Wastewater Treatment Facility

Ithaca Area Wastewater Treatment Facility, Overview

The

Ithaca Area Wastewater Treatment Facility (IAWWTF) is an Intermunicipal Agency, a successful example of cooperation between multiple municipalities. 

The IAWWTF is jointly owned by three municipalities (The City of Ithaca, and the Towns of Ithaca and Dryden). Representatives of these communities worked together over a 14-year planning and construction period, to create a facility critical to public health and protective of the environment for current and future generations. This treatment plant has been serving its owners' communities since October 1987.
Ithaca Area Wastewater Treatment Facility Arial Photo
Simon Wheeler / ©2008 The Ithaca Journal, used by permission.
The IAWWTF cost $63 million to build. Prior to 1987, the major portion of the wastewater plant was located in what is now the Sciencenter. The Special Joint Committee (SJC), representing the three municipal partners, oversees operations, budget, and regulatory environment for the IAWWTF. 

Regulated/ Permitted

Cayuga Lake is part of the Great Lakes Basin (Oswego-Seneca-Oneida Drainage Basin)> The Great Lakes Water Quality Initiative sets the effluent limits for the IAWWTF. Several agencies are responsible for regulating different aspects of the operations at IAWWTF; the New York State Department of Environmental Conservation (DEC), the Environmental Protection Agency (EPA), the New York State Department of Health (DOH), and the National Environmental Laboratory Program (NELAP). The discharge permits for the IAWWTF can be found here.

Wastewater Flows

After water is used in homes, institutions, and businesses, it is delivered as wastewater to the publicly owned sanitary sewer system. There are approximately 80 miles of sanitary sewer mains located underground in the City of Ithaca, with many additional miles in the other areas served. The service area has separate sanitary and stormwater collection systems.

Wastewater flows through the sanitary sewer mains primarily by gravity. In addition, there are a small number of pump stations that help deliver wastewater to the IAWWTF for the treatment. 

The IAWWTF is designed to remove nutrients, solids, and waterborne pathogens from the wastewater and to recycle clean water into Cayuga Lake.
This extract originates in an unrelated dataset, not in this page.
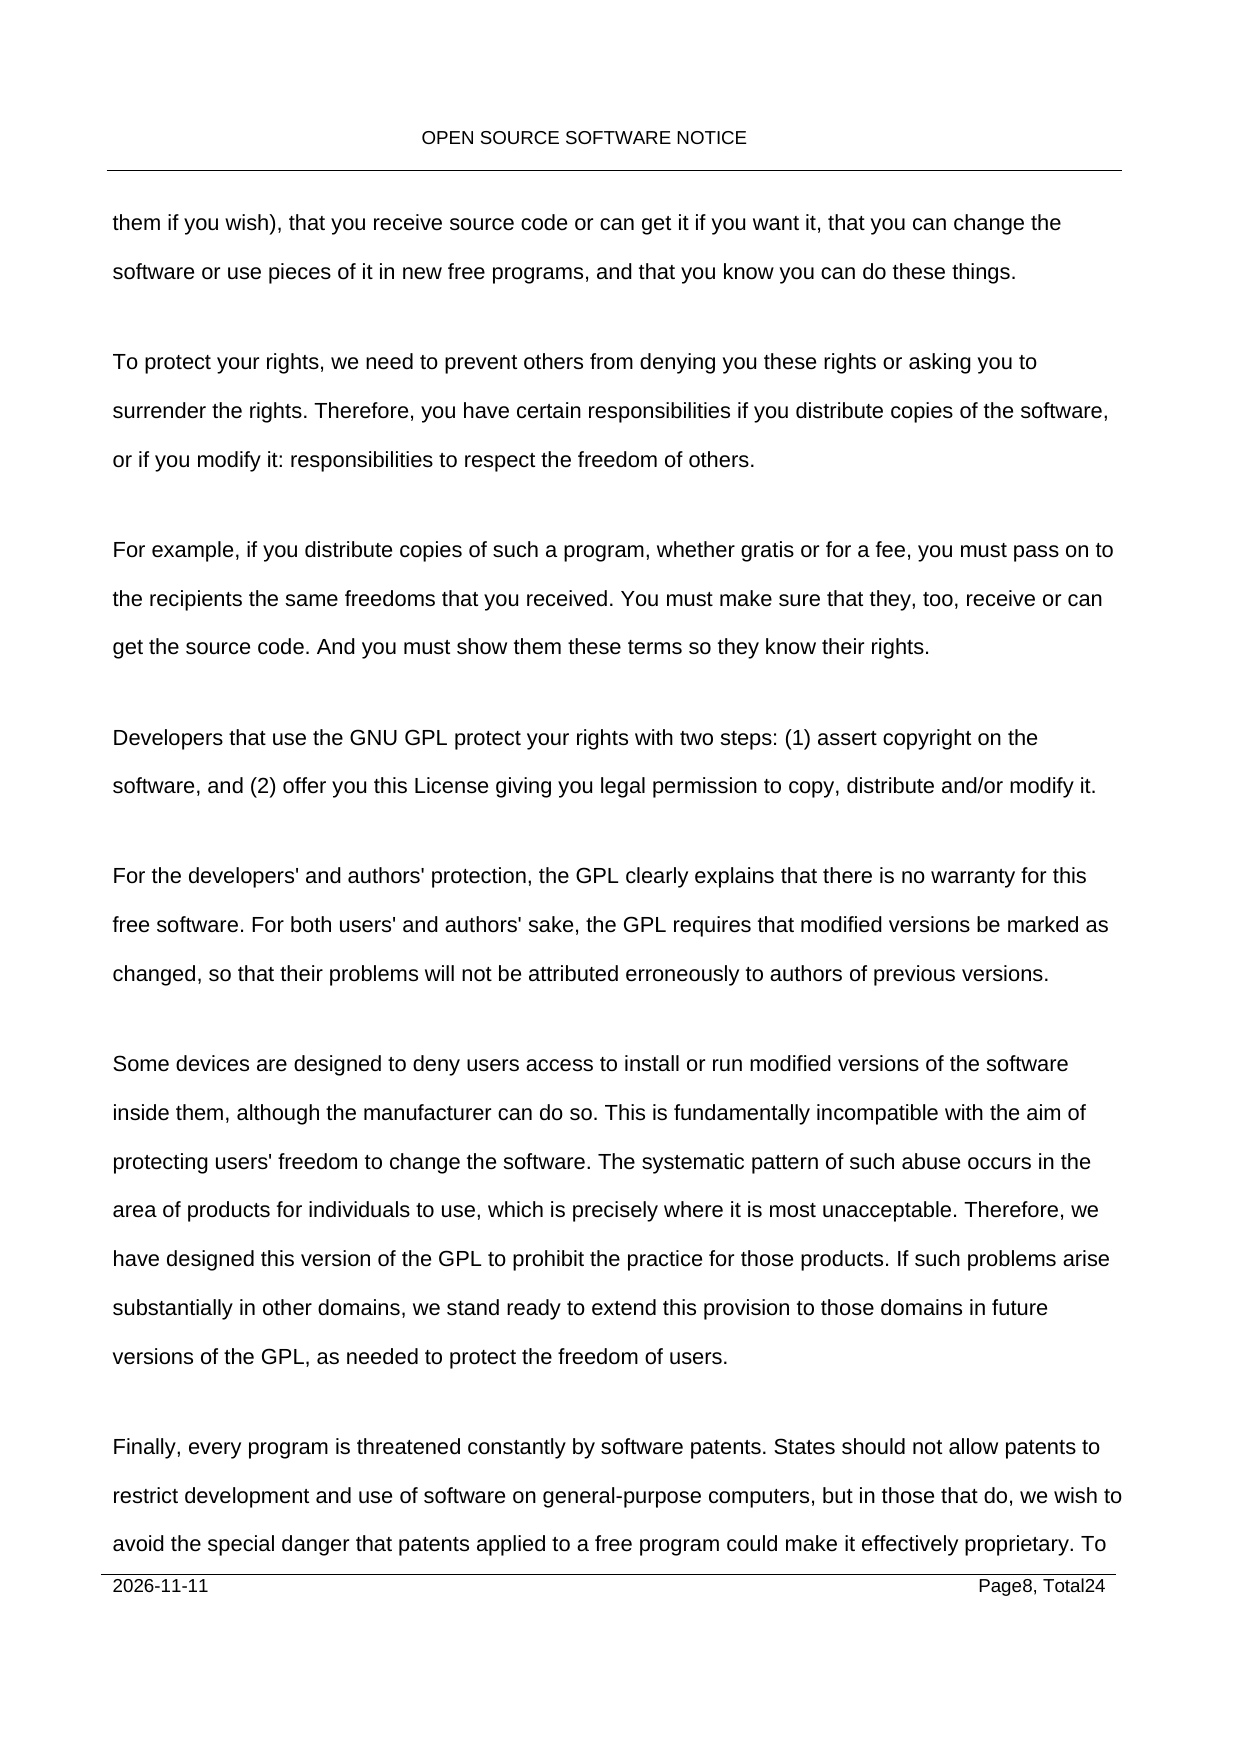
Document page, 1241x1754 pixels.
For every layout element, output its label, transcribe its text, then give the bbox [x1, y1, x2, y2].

The plant treats approximately 6.5 million gallons per day (MGD) of raw sewage, although there are noticeable seasonal variations tied to school schedules. In addition, short term increases in volume, at times of rain fall and snow melt, can reach flow rates of 30 to 35 MGD. This vast increase is due to the infiltration and inflow (I&I) of other water into the sewer. This primarily results from: old sewers with cracks or leaky joints, illegally connected house footing drains, sump pumps, roof drains, and leaky manhole covers. Though these high flow rates exceed the plant's design capacity of 13.1 MGD, the plant still typically meet our mandated effluent limits. 

Along with wastewater from the municipal owners, the IAWWTF also treats peak weather flows diverted from the Cayuga Heights Wastewater Treatment Plant, and trucked wastes including: septage, landfill leachate, municipal sludge, alkaline hydrolysis waste, and airplane deicing fluid. Wastewater from the well drilling and hydraulic fracturing (fracking) operations is not treated at our facility.